The USA workforce needs to be assertive upon respective institutional leadership to step into the 21st century and provide the guidance required to be competitive and relevant. Individually or collectively, working people need to insert ourselves into the conversation or debate within our own spheres of influence and help to guide our own economic futures. This is a call to lead from the bottom – and yet it isn’t. It is in fact recognition that leadership comes from the top and that the absence of it has had dire consequences.
While purging some old files I came across an article clipped and saved. It is an interview with self-described “social ecologist” and generally-accepted management master Peter Drucker from the March 10, 1997 issue of Forbes magazine. The interview was conducted by Robert Lenzner, a columnist and editor for Forbes at the time, and Stephen S. Johnson.
Mr. Drucker’s observations and conclusions form a foundation for much contemporary organizational management theory and some practice. His is not the consummate view, yet he is revered as a critical thinker regarding the relationship between humans and organizations. His perspective and opinion were solicited up until he passed away in 2005 at the age of 95.
Although Drucker’s students are famous for being bosses (very short list: Jack Welch, GE; Andrew Grove, Intel; Shoichiro Toyoda, Toyota Motor), he viewed the workforce as the most valuable asset of any organization. And he viewed leadership’s role in an organization as “to prepare people to perform” then get out of the way – the very demonstration of respect for working people.
A compelling case can be made that leadership throughout the USA economy – including that of organized labor – and in our society in general, failed to prepare us for what we are experiencing.
The proverbial perfect storm has been building adagio since 1945, whereby we are, generally speaking, a workforce unprepared for the successes of the USA’s essentially-achieved dominance of philosophy. Our society engaged in hot and cold wars, overthrew governments, and in ways economically overwhelmed other cultures in the effort to certify the superiority of what is termed “our way of life”. The problem is that we “won”, influencing disparate cultures to adopt market economics if not capitalism.

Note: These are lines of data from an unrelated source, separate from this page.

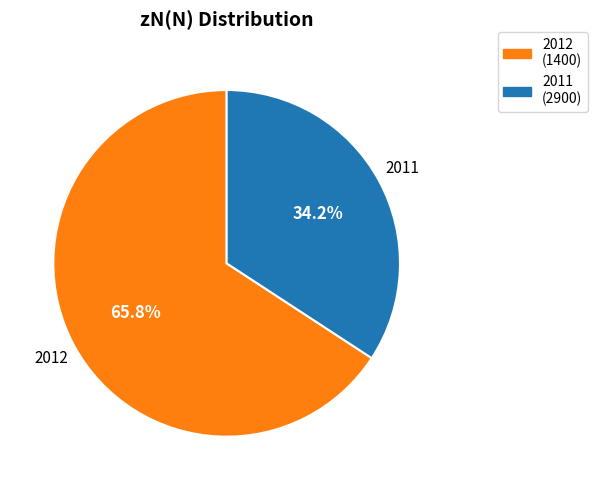

What percentage is NOT represented by 2011?

65.8%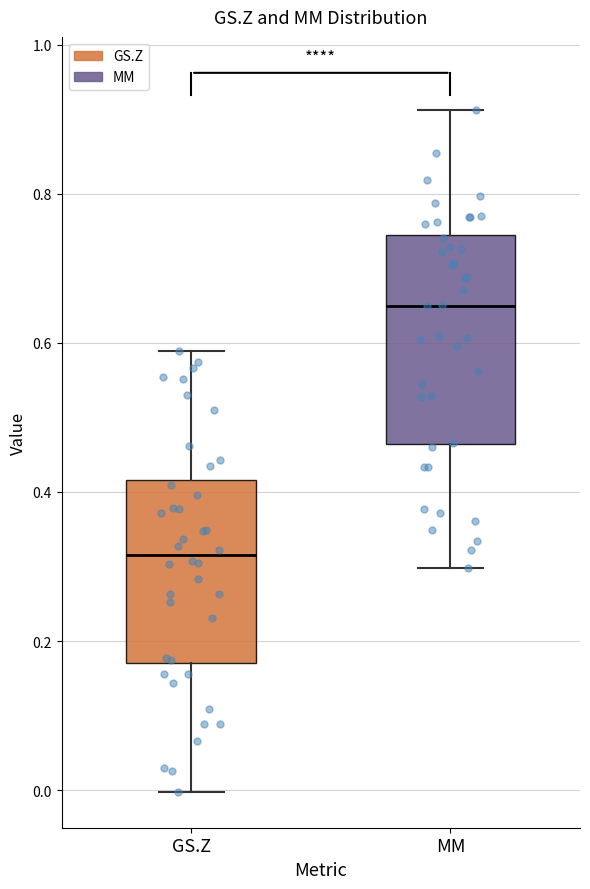

Where does the median line of the box for MM sit on the y-axis? The values are not printed on the chart, so give them approximately, as read against the axis.

0.64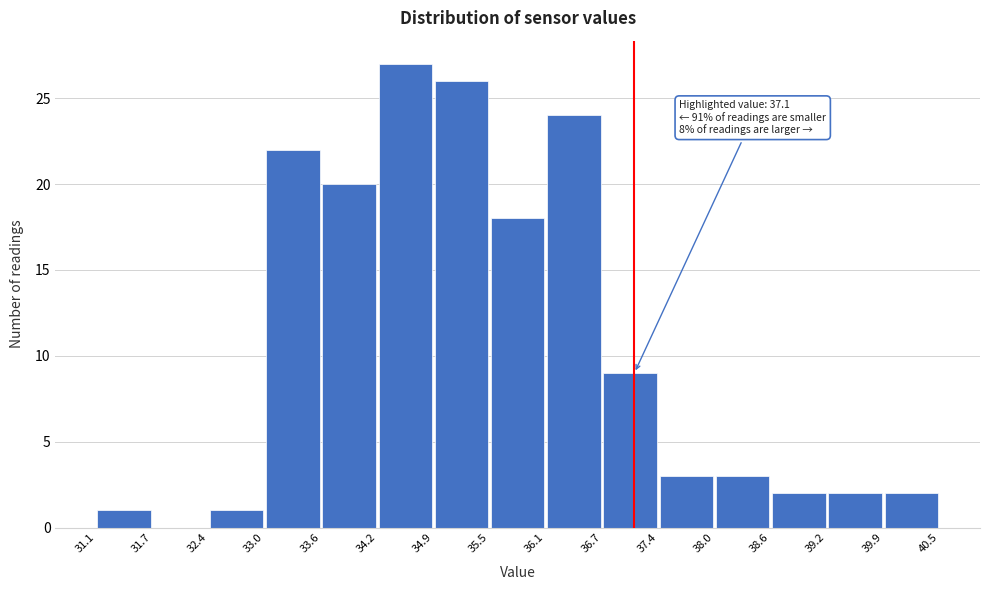

Which range on the x-axis has the tallest bar?

34.2 to 34.9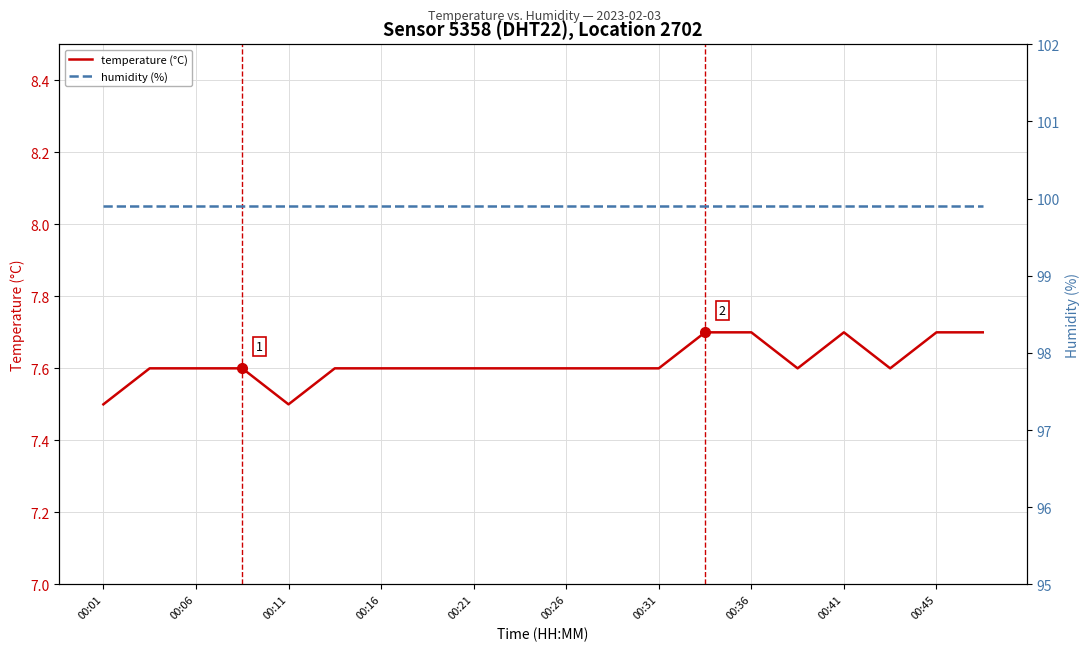

Reading left to right, extract all data points from this chart.

temperature (°C): 7.5	7.6	7.6	7.6	7.5	7.6	7.6	7.6	7.6	7.6	7.6	7.6	7.6	7.7	7.7	7.6	7.7	7.6	7.7	7.7
humidity (%): 99.9	99.9	99.9	99.9	99.9	99.9	99.9	99.9	99.9	99.9	99.9	99.9	99.9	99.9	99.9	99.9	99.9	99.9	99.9	99.9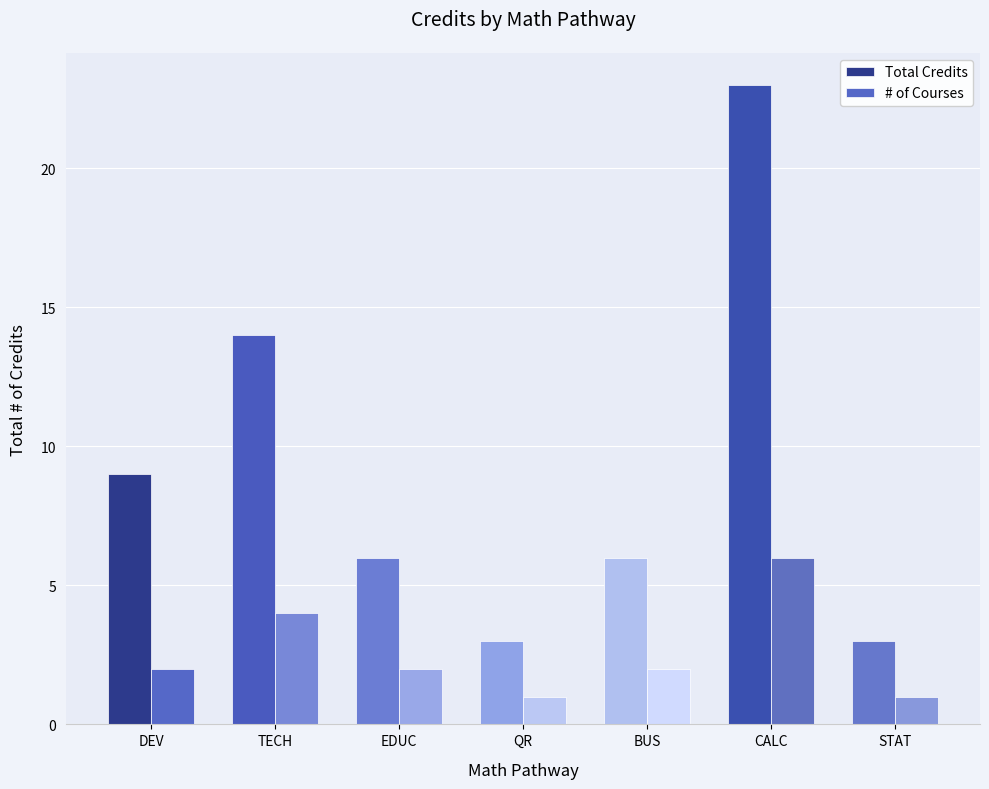

Which series has the largest total across all categories?

Total Credits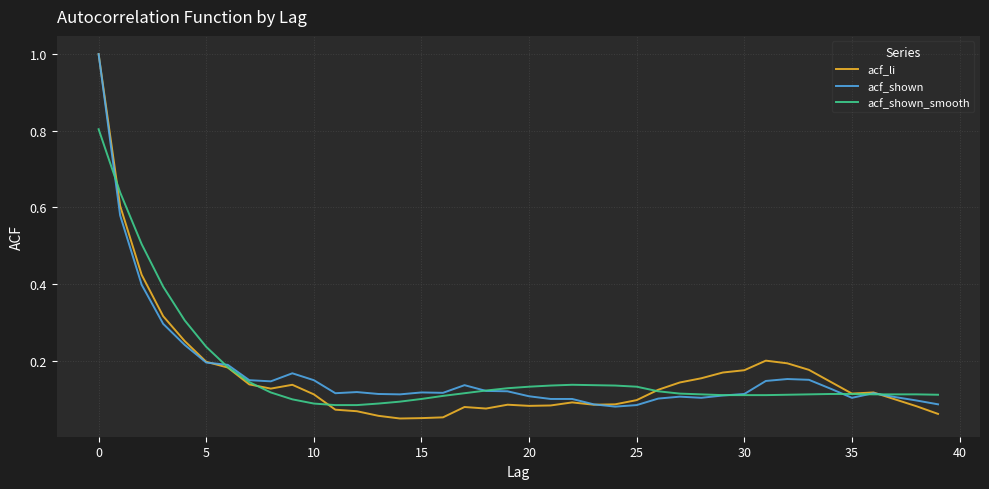

Which series has the largest range (max minus min)?

acf_li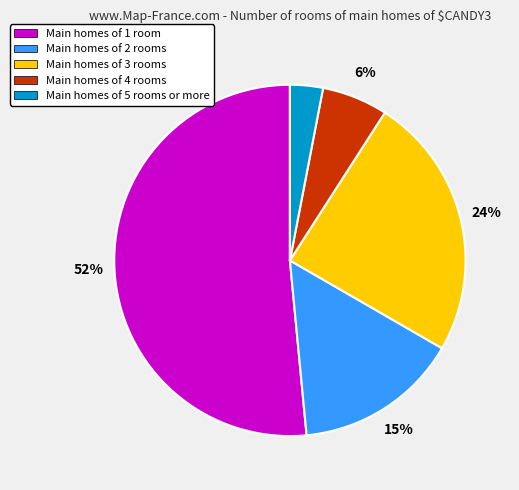

Rank the categories by value from lowest to highest.

Main homes of 5 rooms or more, Main homes of 4 rooms, Main homes of 2 rooms, Main homes of 3 rooms, Main homes of 1 room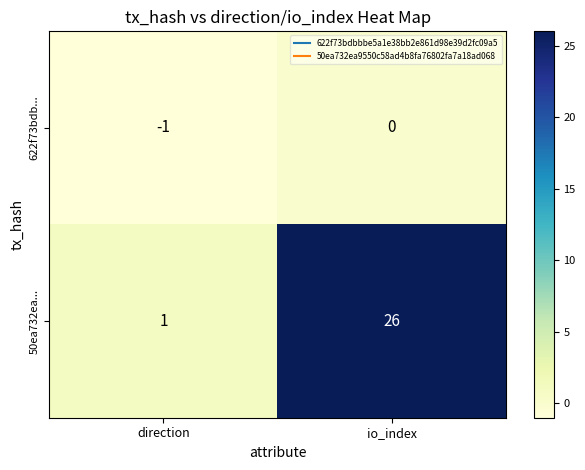

At which category does the chart reach its peak across all series?

io_index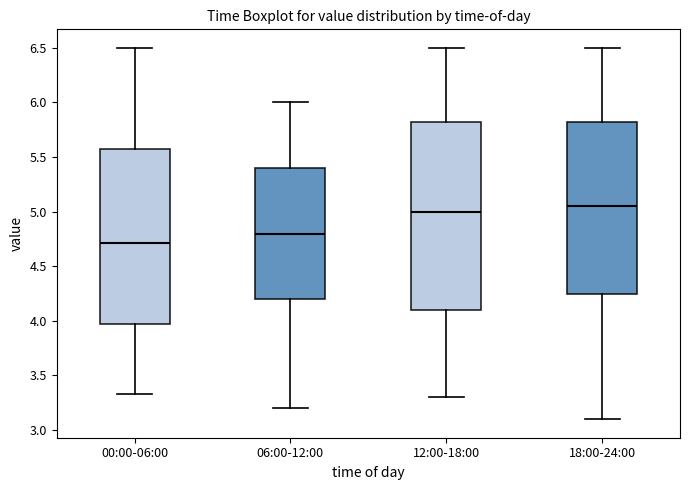

Where does the upper whisker of the box for 12:00-18:00 end on the y-axis? The values are not printed on the chart, so give them approximately, as read against the axis.

6.50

That said, our leadership spectacularly failed to prepare, in Drucker’s context, our economy and society for the inevitable effects of our “success”, and missed or dismissed, how other societies would assimilate our way of life into theirs versus imitate it, and become market forces in their own right.
What will the doingness of the USA workforce look like in this 21st century? How do we ensure we participate in the design of it? How will our society contribute to a world economy that we wanted to create and neglected to anticipate?